Saturday, February 26, 2011

Poem #11: To Cervix

Because I know so many women who have experienced miscarriages and ectopic pregnancies, I felt very anxious during the first trimester of my pregnancy. When the second trimester began, I was so relieved because, at that point, the risk of miscarriage is reduced significantly. I felt like I was "out of the woods." Unfortunately, in all my reading and research I somehow missed the short paragraph in the index of my pregnancy book about Incompetent Cervix. This condition is uncommon, but can occur during the fourth or fifth month of pregnancy. In my case, the doctors believe this is what happened.

In dwelling on this diagnosis, I was reminded of The Cradle Will Fall, a mystery novel by Mary Higgins Clark. If I remember correctly from the novel, women unable to conceive are referred to as "broken cradles." This description has stuck with me as evidenced in my last post. Of course, the title for Clark's novel is an allusion to the well-known nursery rhyme "Rock-a-bye Baby" and those lyrics serve as the main inspiration for my poem. However, I felt I should give due credit to Mary Higgins Clark because without her novel, I would never have thought of "Rock-a-bye Baby" in the context of infertility and child-bearing.

After I came home from the hospital, the first line of this poem was a frequent refrain in my mind and, eventually, I sat down to compose this short rhyme that includes my daughter's middle name.

Saturday, February 19, 2011

Poem #10: White Tulip

An interesting thing about delivery, at least for me, is that I couldn't see what was going on. During the whole ordeal, I only saw one thing and that image is forever burned in my memory. I have tried to describe it delicately in the poem. The metaphor of the white tulip most likely occurred to me after Memorial Day when I placed white tulips on my daughter's grave. In this poem, I also allude to Shakespeare's Sonnet 18 when I refer to her as "a darling bud."

Friday, February 11, 2011

Poem #9: The Last Door on the Left

Whereas my last post dealt with hope and looking forward to being a mother, this poem is about watching those hopes vanish.
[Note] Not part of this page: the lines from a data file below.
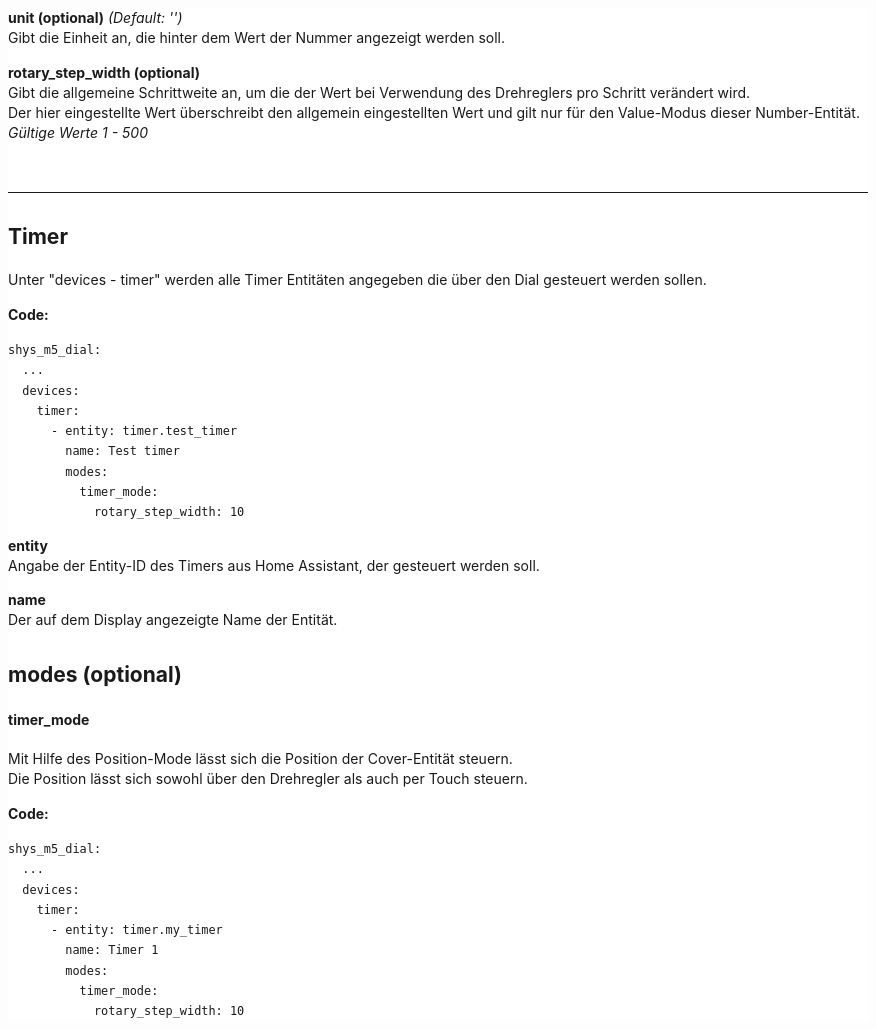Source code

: **unit (optional)** *(Default: '')*  
Gibt die Einheit an, die hinter dem Wert der Nummer angezeigt werden soll.  
  
**rotary_step_width (optional)**  
Gibt die allgemeine Schrittweite an, um die der Wert bei Verwendung des Drehreglers pro Schritt verändert wird.  
Der hier eingestellte Wert überschreibt den allgemein eingestellten Wert und gilt nur für den Value-Modus dieser Number-Entität.  
*Gültige Werte 1 - 500*  
  
&nbsp;  
  
------
  
## **Timer**
Unter "devices - timer" werden alle Timer Entitäten angegeben die über den Dial gesteuert werden sollen.  
  
**Code:**
```
shys_m5_dial:
  ...
  devices:
    timer:
      - entity: timer.test_timer
        name: Test timer
        modes:
          timer_mode:
            rotary_step_width: 10        
```
  
**entity**  
Angabe der Entity-ID des Timers aus Home Assistant, der gesteuert werden soll.  

**name**  
Der auf dem Display angezeigte Name der Entität.  
  
## modes (optional)
#### timer_mode
Mit Hilfe des Position-Mode lässt sich die Position der Cover-Entität steuern.  
Die Position lässt sich sowohl über den Drehregler als auch per Touch steuern.  

**Code:**
```
shys_m5_dial:
  ...
  devices:
    timer:
      - entity: timer.my_timer
        name: Timer 1
        modes:
          timer_mode:
            rotary_step_width: 10
```
  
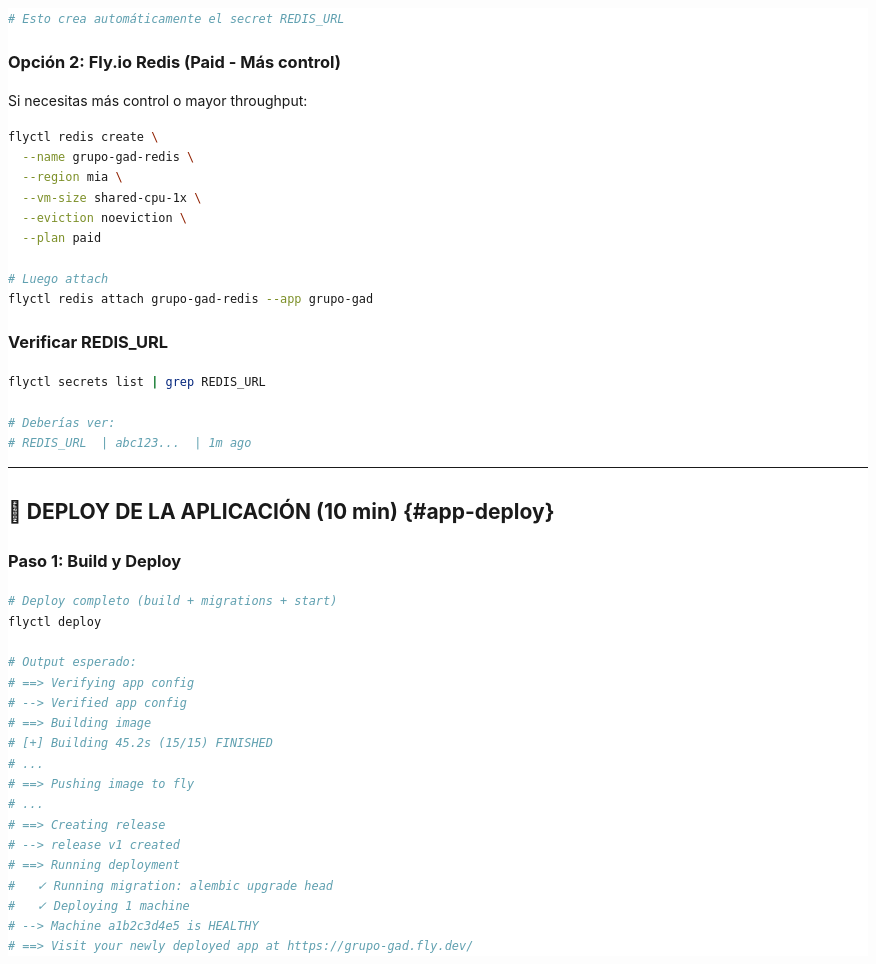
 ```bash
# Esto crea automáticamente el secret REDIS_URL
```

### Opción 2: Fly.io Redis (Paid - Más control)

Si necesitas más control o mayor throughput:

```bash
flyctl redis create \
  --name grupo-gad-redis \
  --region mia \
  --vm-size shared-cpu-1x \
  --eviction noeviction \
  --plan paid

# Luego attach
flyctl redis attach grupo-gad-redis --app grupo-gad
```

### Verificar REDIS_URL
```bash
flyctl secrets list | grep REDIS_URL

# Deberías ver:
# REDIS_URL  | abc123...  | 1m ago
```

---

## 🚀 DEPLOY DE LA APLICACIÓN (10 min) {#app-deploy}

### Paso 1: Build y Deploy
```bash
# Deploy completo (build + migrations + start)
flyctl deploy

# Output esperado:
# ==> Verifying app config
# --> Verified app config
# ==> Building image
# [+] Building 45.2s (15/15) FINISHED
# ...
# ==> Pushing image to fly
# ...
# ==> Creating release
# --> release v1 created
# ==> Running deployment
#   ✓ Running migration: alembic upgrade head
#   ✓ Deploying 1 machine
# --> Machine a1b2c3d4e5 is HEALTHY
# ==> Visit your newly deployed app at https://grupo-gad.fly.dev/
```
I don't want to go into all of the details, but at week 21 of my pregnancy--one week after finding out that we were having a girl--I was told by my doctor to go immediately to the hospital. At that point, we knew something was seriously wrong. I will never forget the walk down the labor hall toward my hospital room--the last door on the left. I'm not sure if the door actually had the fallen leaf and teardrop symbol on it or not, but I know that the folder they gave us when we left the hospital did.

Thursday, February 3, 2011

Poem #8: Next Year at Baldwin Farm

Computer problems have prevented me from posting sooner, but finally here is the next poem in the chapbook. Of all the poems, there are only three that mention or allude to actually being pregnant. This is the last of those three before the poems that deal with the loss.

The idea for this poem came when we visited Baldwin Farm toward the end of October 2009. It was an absolutely beautiful day. There had been sufficient rain that summer and early fall so the grass was lush and green. It was a perfect contrast to the bright orange pumpkins that dotted the hills. The sky was clear and blue. (I took a lot of pictures and I wanted to include some of them in this post, but unfortunately, I can't because of the aforementioned computer issues.) While we were there, we saw several couples taking pictures of their babies in the pumpkin patch. At the time it made me kind of sad, but I remember thinking, "maybe next year that will be me." I didn't know it at the time, but I was actually already pregnant. When I found out a couple weeks later, it made me so happy to think that next year I would be one of those parents.

I really wanted this poem to express how much I was looking forward to being a mother. This is really a first draft and I think it falls a little short of this goal. However, I have already started working on a revision that will be much better.